### INSTRUCTIONS TO FOLLOW
Repeat the records in full. No pictures belong in the copy.

(Dataset entries)

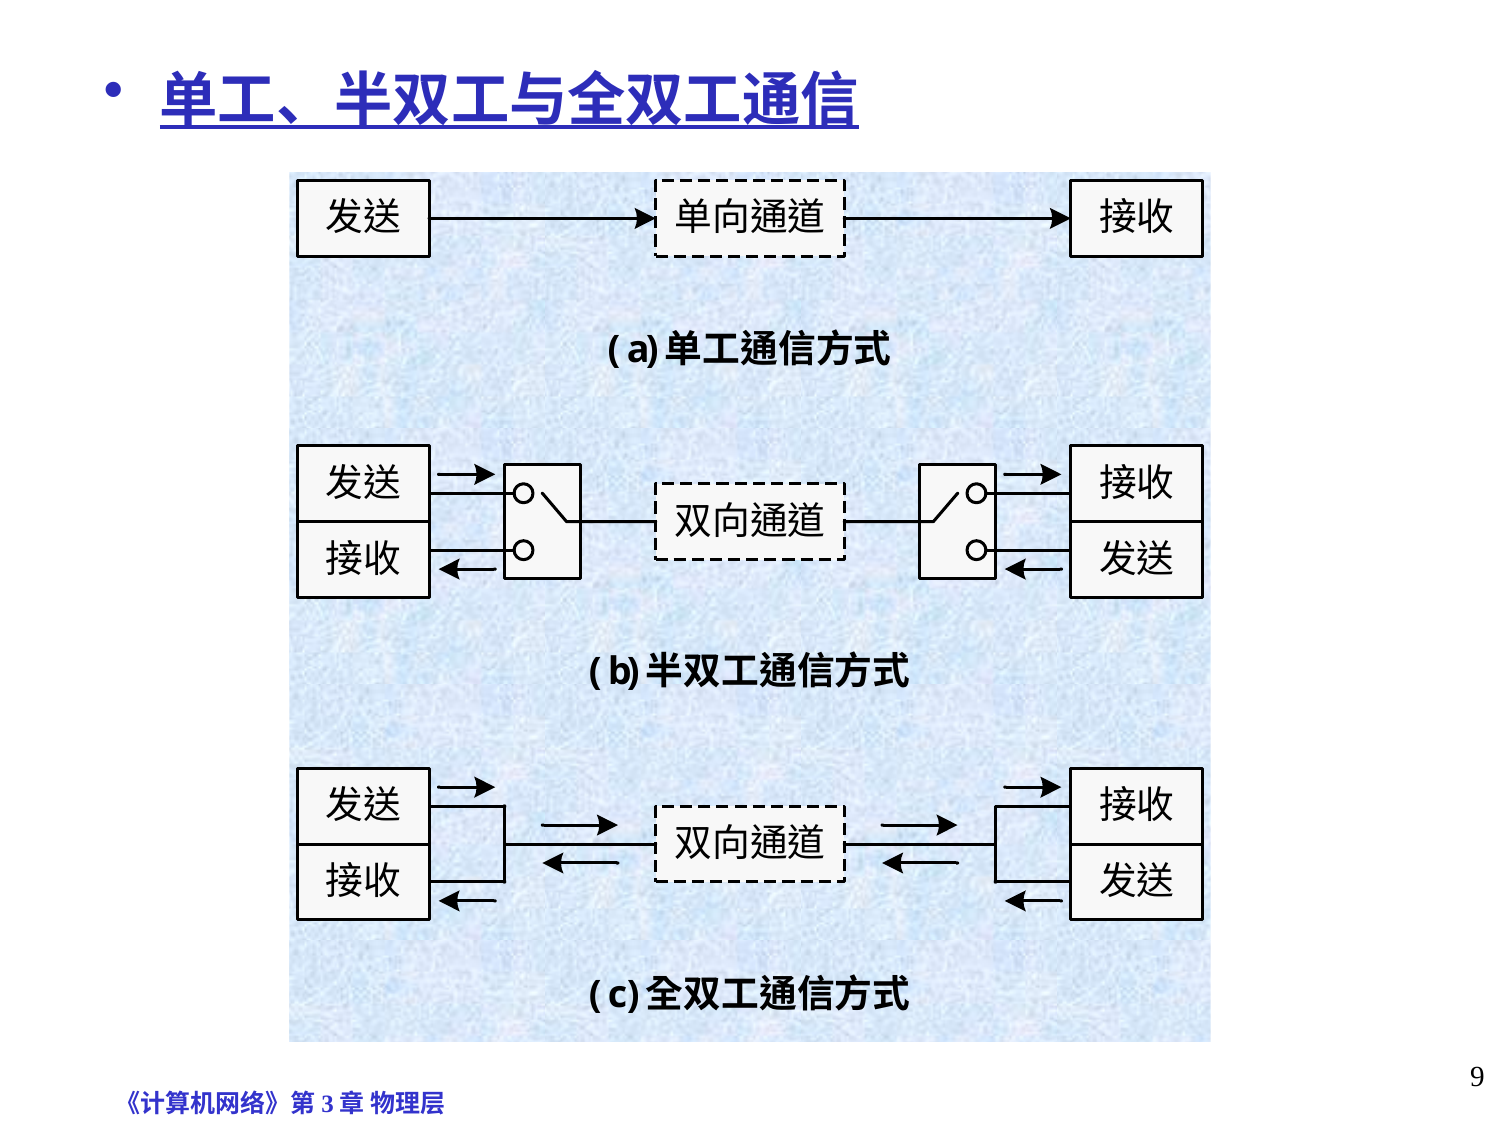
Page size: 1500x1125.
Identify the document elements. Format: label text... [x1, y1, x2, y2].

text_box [288, 172, 1211, 1042]
slide_number 9 [1187, 1049, 1500, 1125]
list 单工、半双工与全双工通信 [88, 54, 1364, 871]
footer 《计算机网络》第3章 物理层 [100, 1049, 976, 1125]
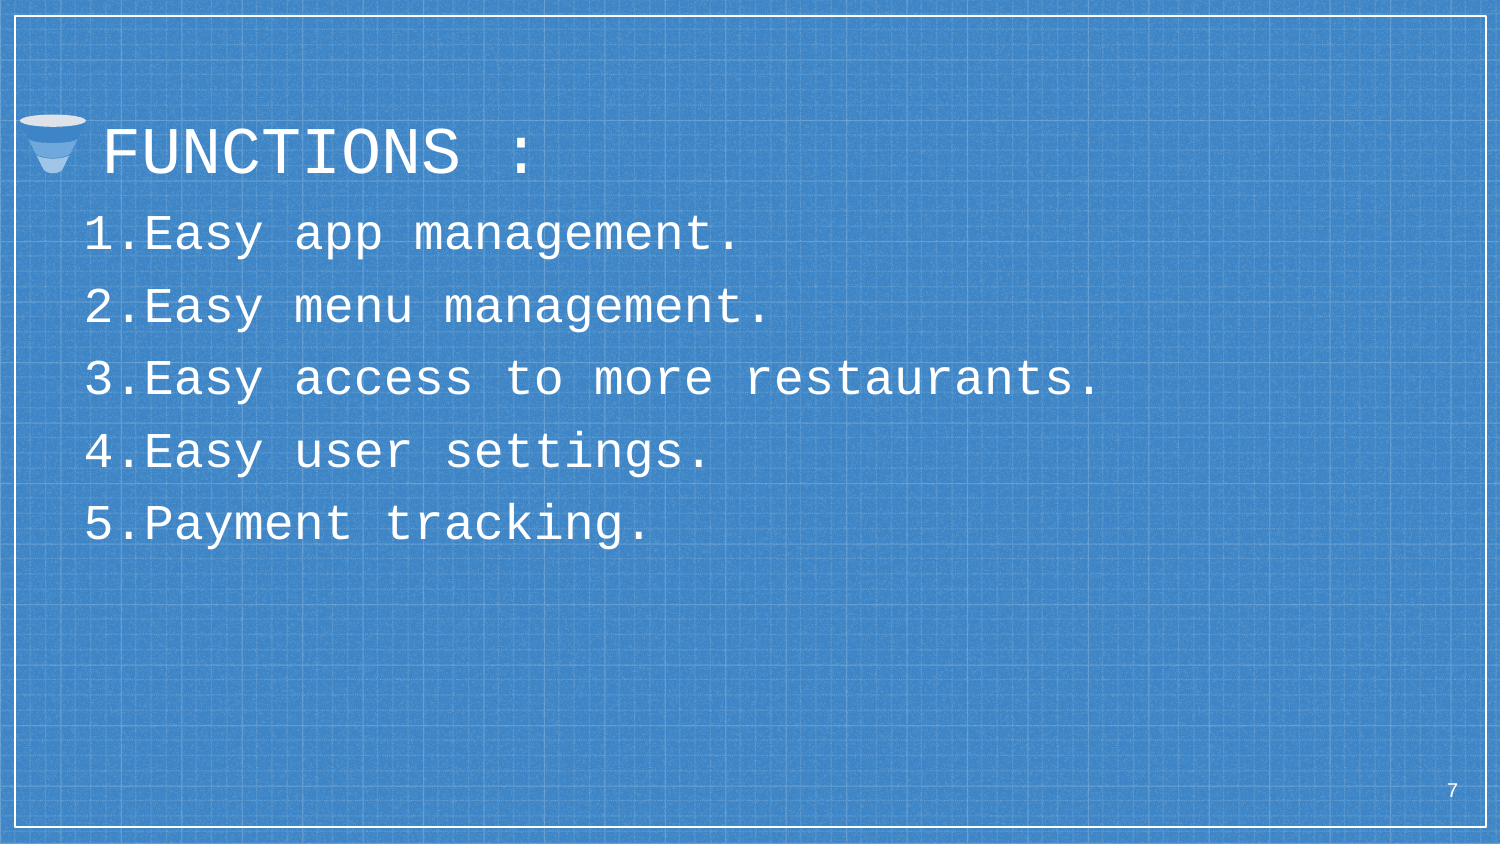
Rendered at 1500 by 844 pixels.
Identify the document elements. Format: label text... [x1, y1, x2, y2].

title FUNCTIONS : [85, 91, 1436, 160]
picture [0, 0, 1500, 844]
list 1.Easy app management. 2.Easy menu management. 3.Easy access to more restaurants. 4.Easy user settings. 5.Payment tracking. [56, 184, 1417, 782]
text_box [19, 114, 87, 174]
slide_number 7 [1398, 761, 1474, 810]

### RESPONSE TO THIS EXERCISE
Page size: 1500x1125.
Identify the document elements. Format: label text... [x1, y1, x2, y2].

text_box [288, 172, 1211, 1042]
slide_number 9 [1187, 1049, 1500, 1125]
list 单工、半双工与全双工通信 [88, 54, 1364, 871]
footer 《计算机网络》第3章 物理层 [100, 1049, 976, 1125]
Rendered at 1500 by 844 pixels.
Identify the document elements. Format: label text... [x1, y1, x2, y2].

title FUNCTIONS : [85, 91, 1436, 160]
picture [0, 0, 1500, 844]
list 1.Easy app management. 2.Easy menu management. 3.Easy access to more restaurants. 4.Easy user settings. 5.Payment tracking. [56, 184, 1417, 782]
text_box [19, 114, 87, 174]
slide_number 7 [1398, 761, 1474, 810]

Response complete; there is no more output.